[begin TEXT TO READ]
7. Establish Local Management
Most Colorado cities require short-term rental operators to designate a local contact person to address issues promptly. This is particularly important for out-of-state owners who cannot respond to emergencies or complaints.
The local contact must:
- Be available by phone at all times.
- Respond to issues within a specified timeframe of 30-60 minutes.
- Access the property.
- Be empowered to address problems.
Colorado Springs requires a 24-hour local contact, and similar requirements exist in other Colorado communities. For non-local owners, this necessitates hiring a professional property manager or establishing a relationship with a trustworthy local contact who understands the regulatory requirements in your jurisdiction.
Licensing Requirements
Colorado lacks a statewide licensing system for short-term rentals, allowing cities and counties to establish their own permitting and registration requirements. This decentralized approach results in varied processes across jurisdictions, though most major Colorado cities have implemented some form of licensing or permit system.
Local licensing typically involves a combination of these elements, with specific requirements differing by jurisdiction:
Denver
Denver's short-term rental licensing system is one of the most restrictive in Colorado:
- Licenses are limited to primary residences (where the owner lives at least 183 days a year).
[end TEXT TO READ]
[begin GIVEN INFORMATION]
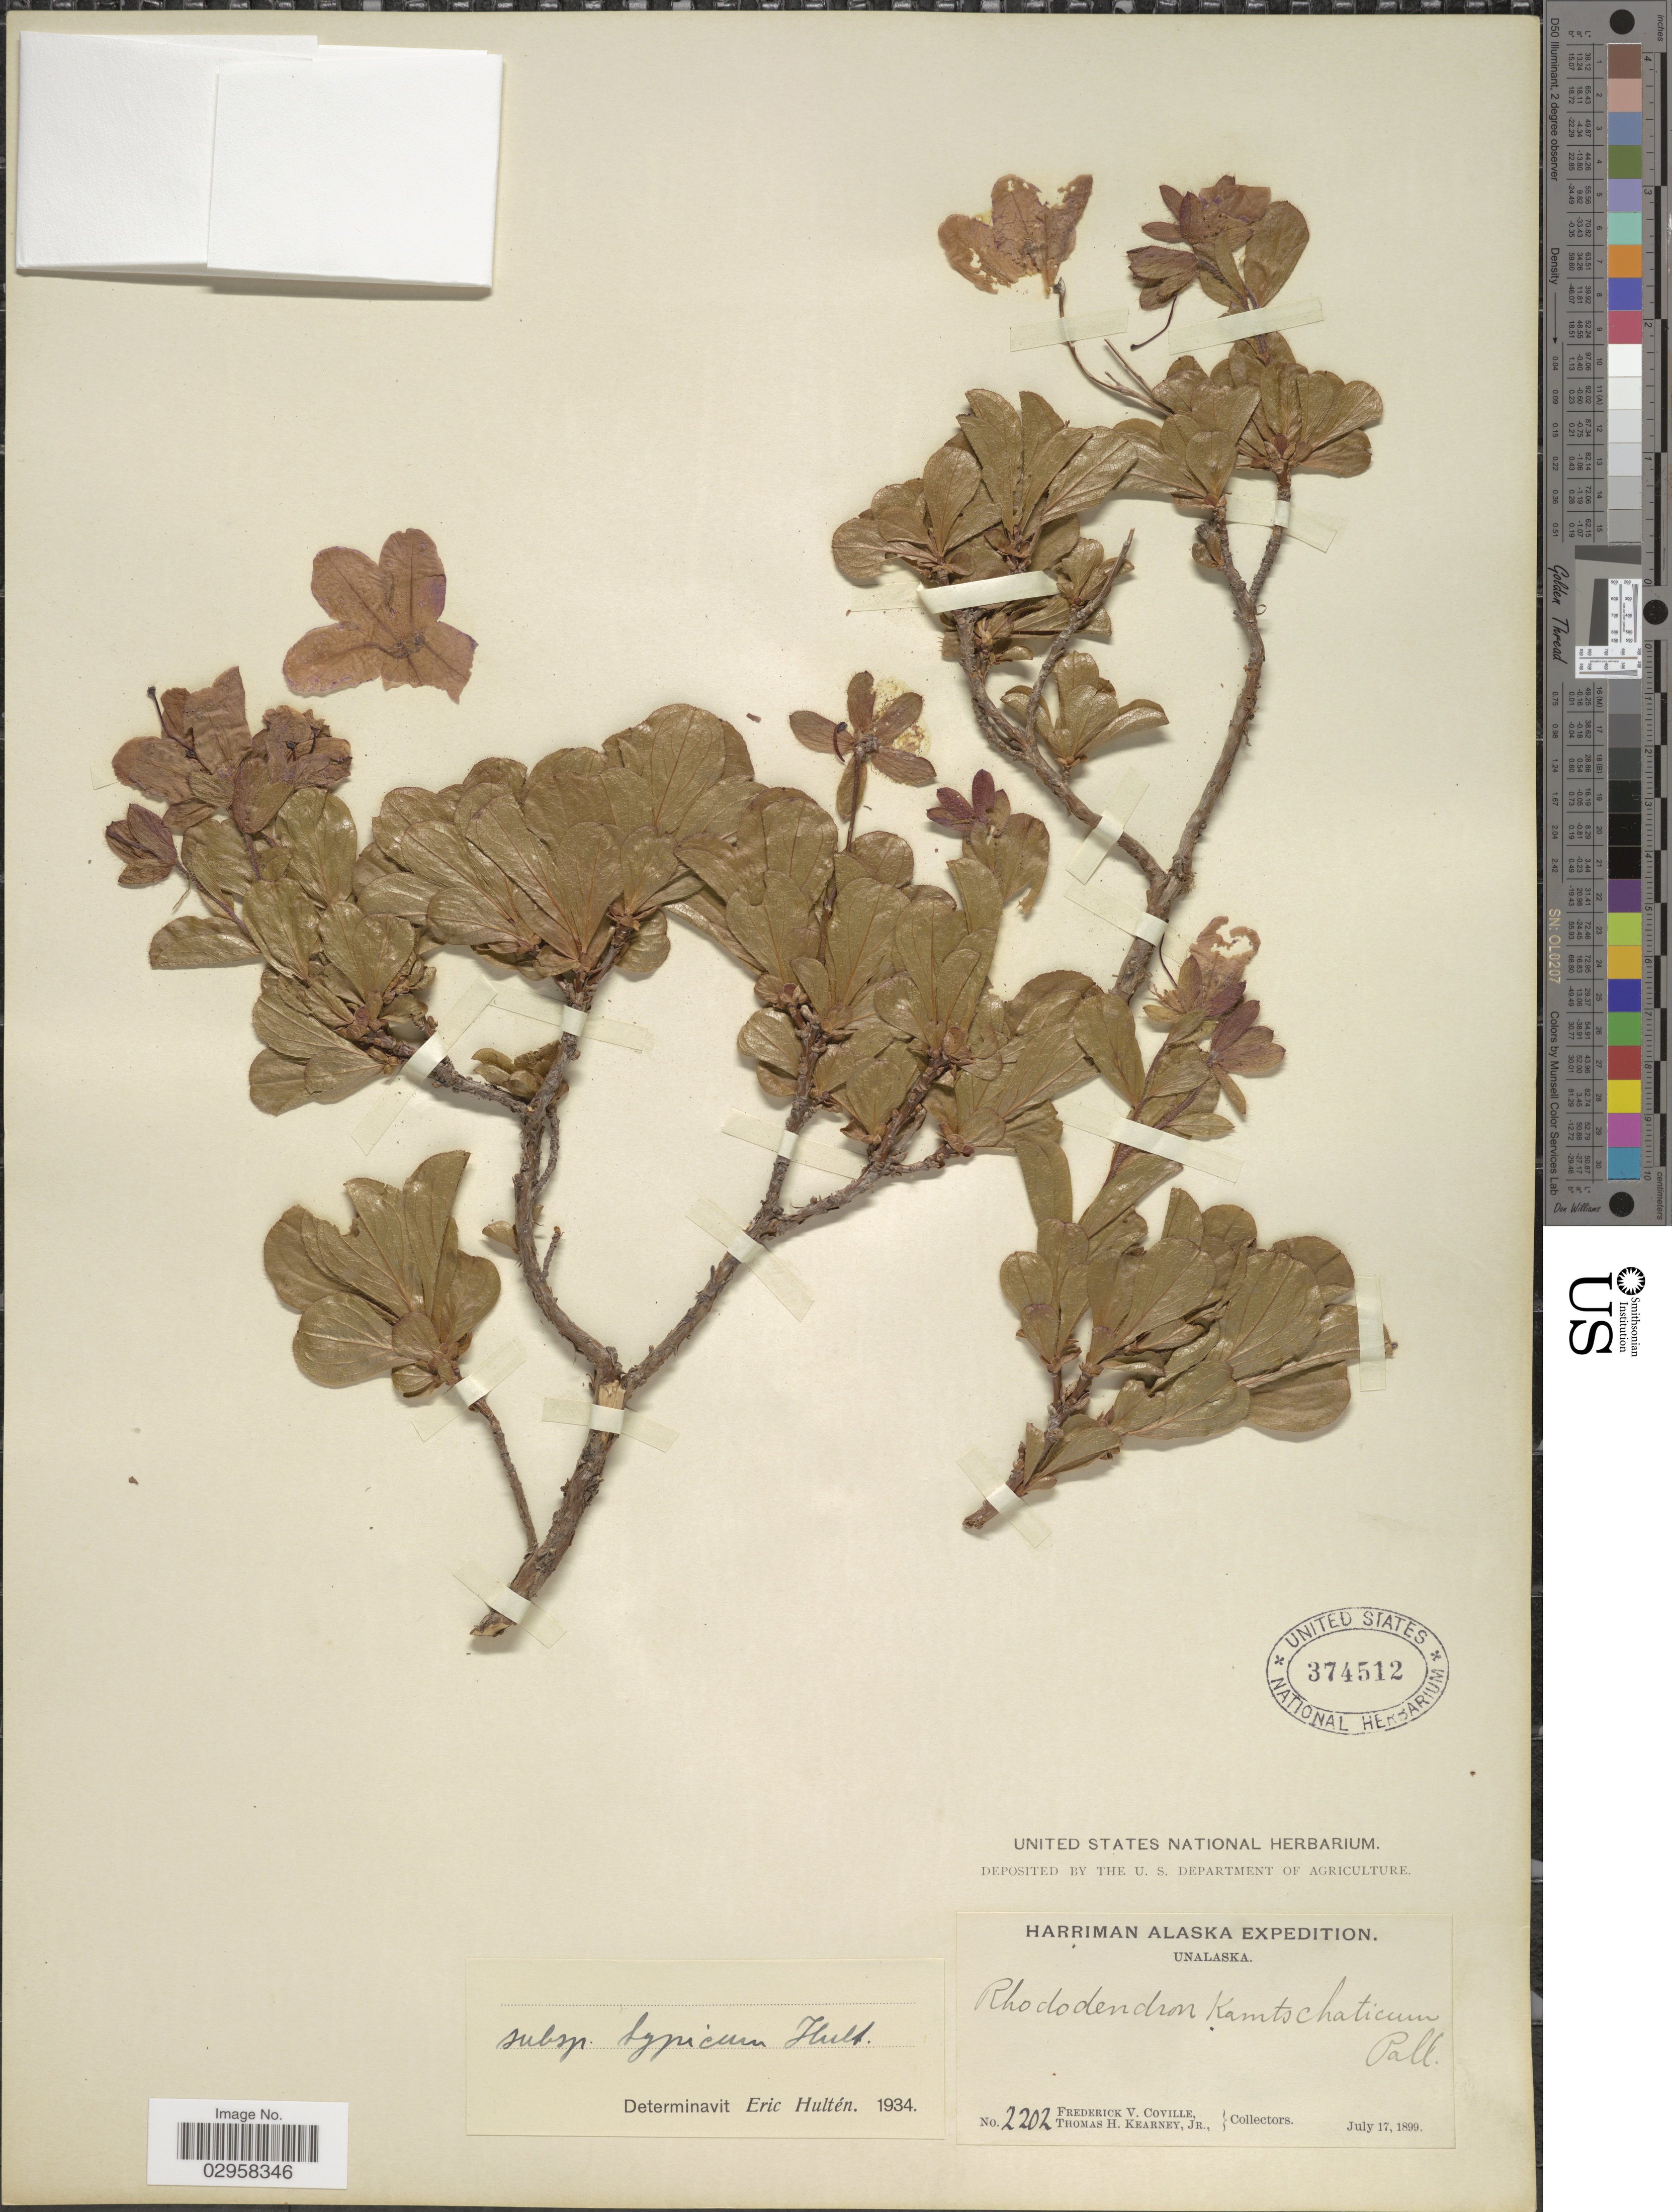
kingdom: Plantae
[end GIVEN INFORMATION]
[begin GIVEN INFORMATION]
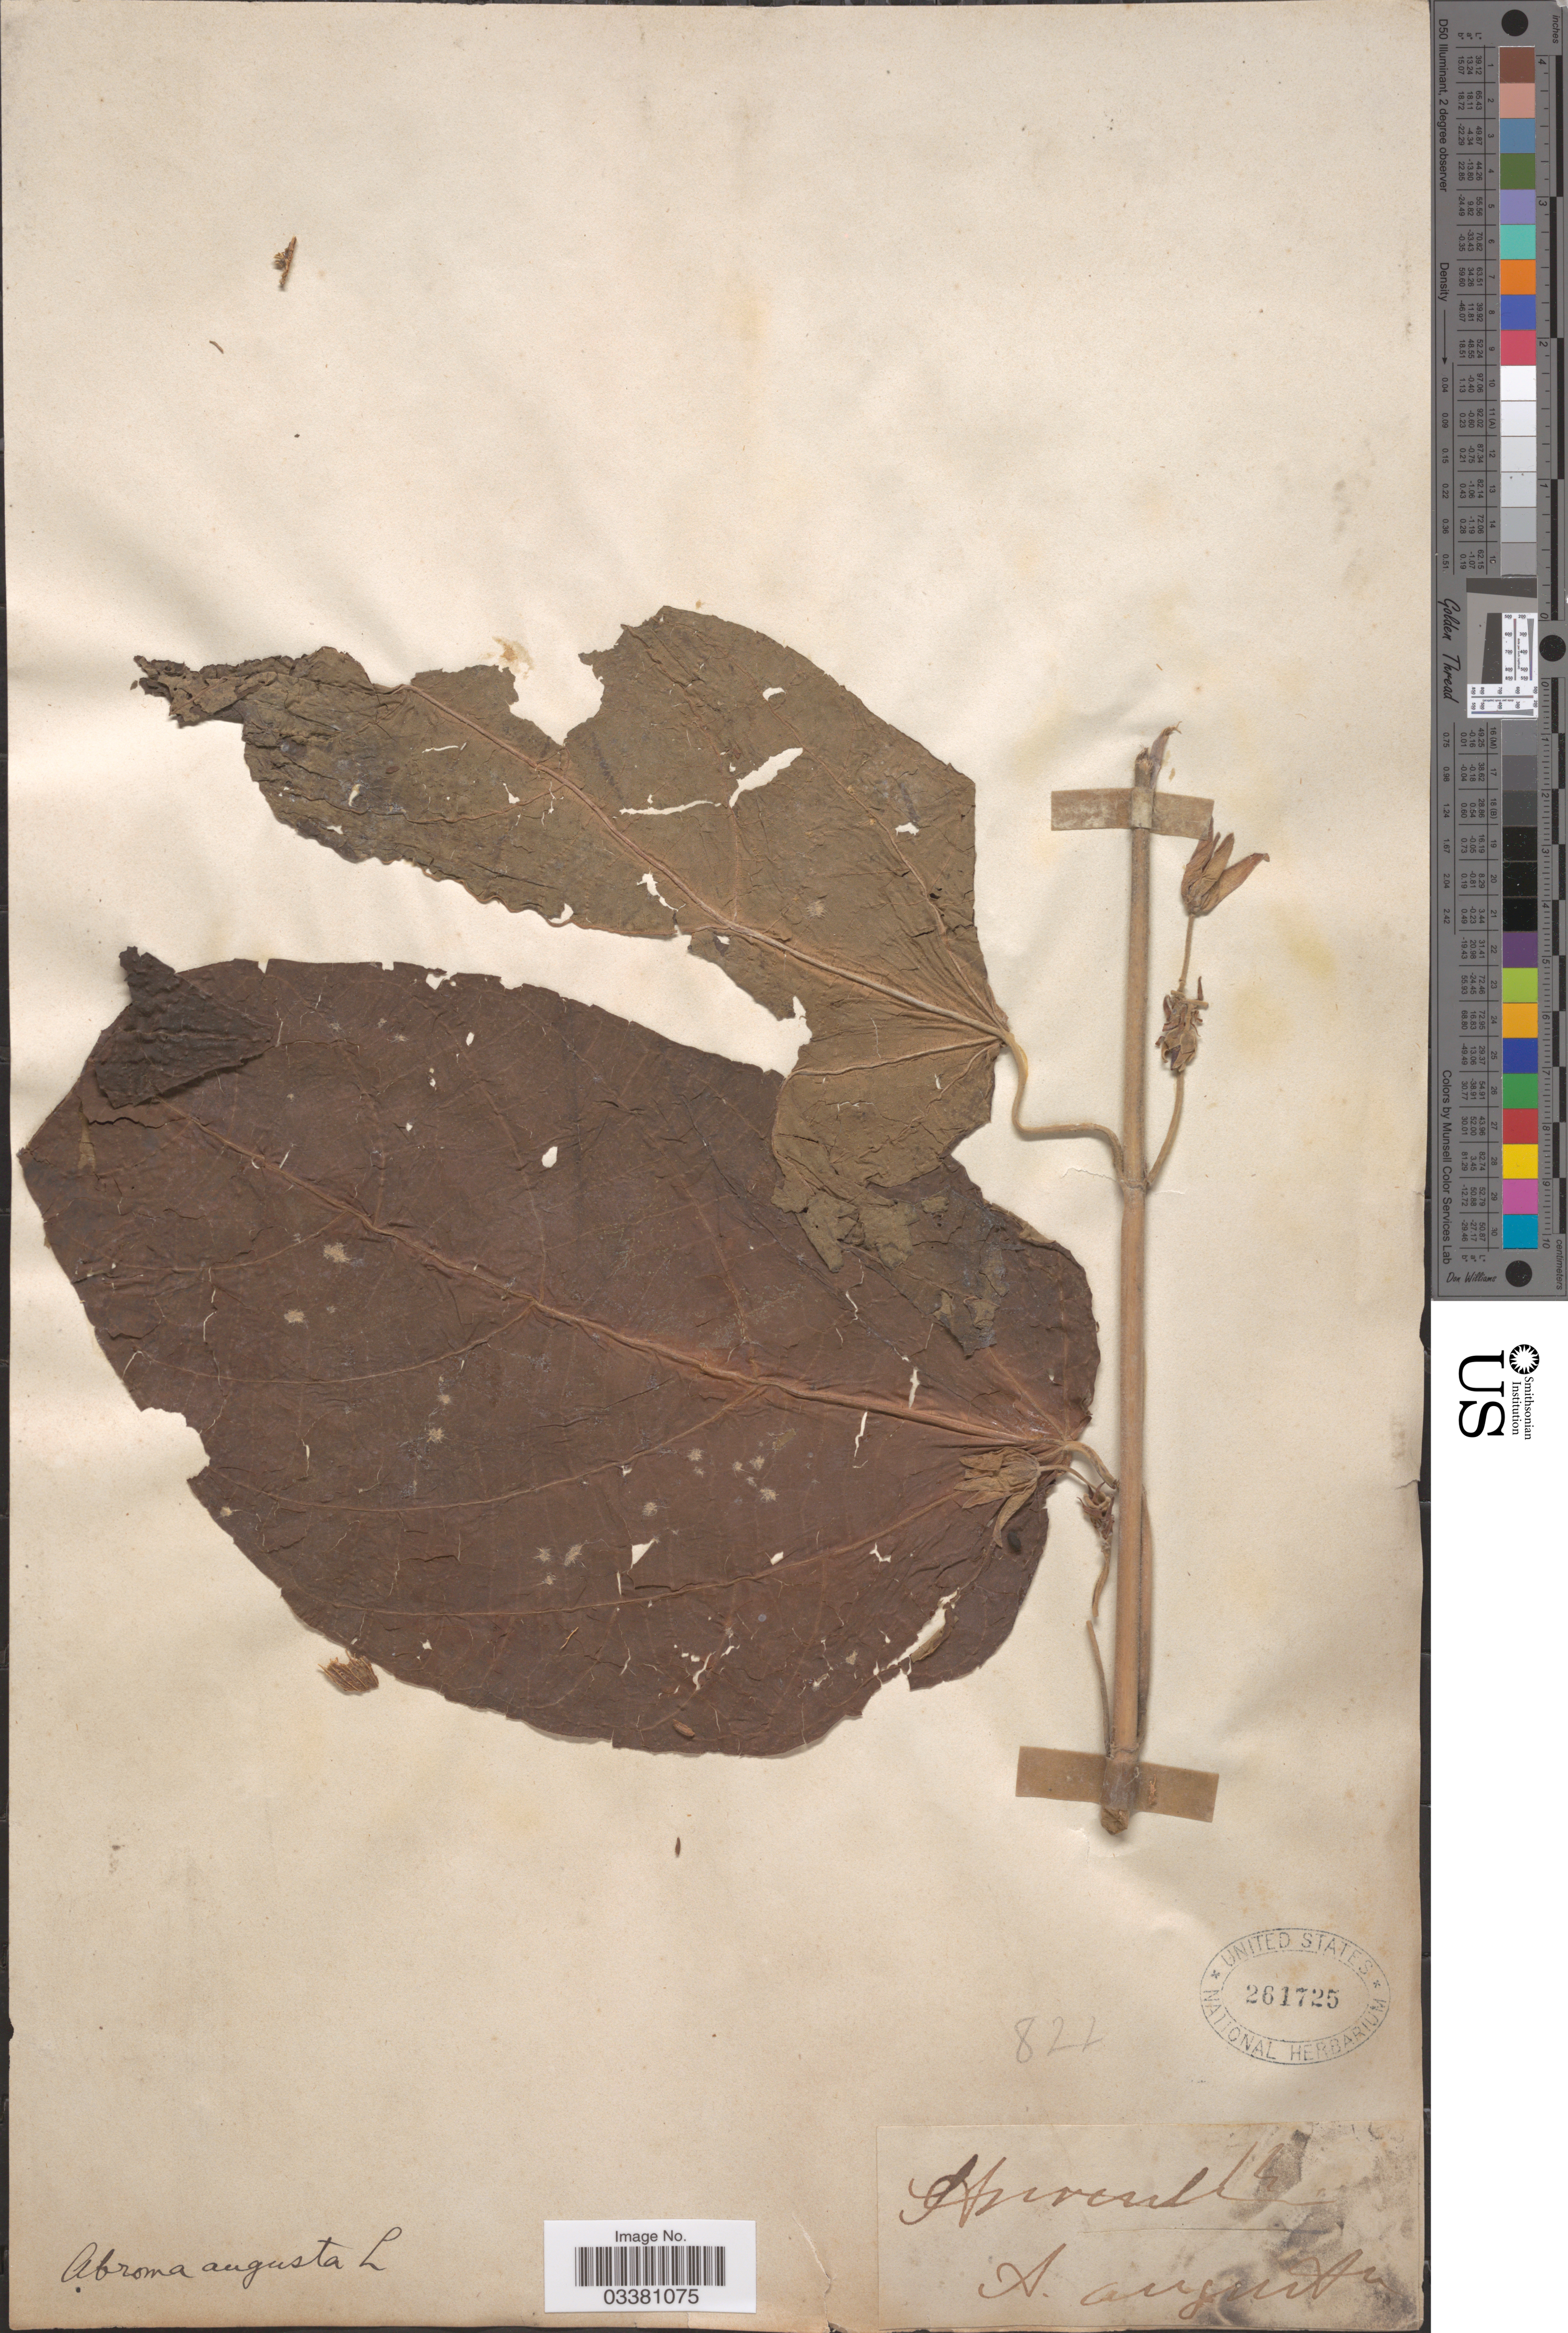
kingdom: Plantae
[end GIVEN INFORMATION]
## YOUR TASKS
a – According to the text on Colorado short-term rental rules, how many days a year must an owner live in a Denver home for it to count as a primary residence?
b – From the text on Colorado short-term rental rules, copy the passage starting with "Local licensing typically" and going on through "days a year).".
The entries are drawn from a separate source.

## RESPONSES TO THE TASKS
a – At least 183 days a year.

b –
Local licensing typically involves a combination of these elements, with specific requirements differing by jurisdiction:
Denver
Denver's short-term rental licensing system is one of the most restrictive in Colorado:
- Licenses are limited to primary residences (where the owner lives at least 183 days a year).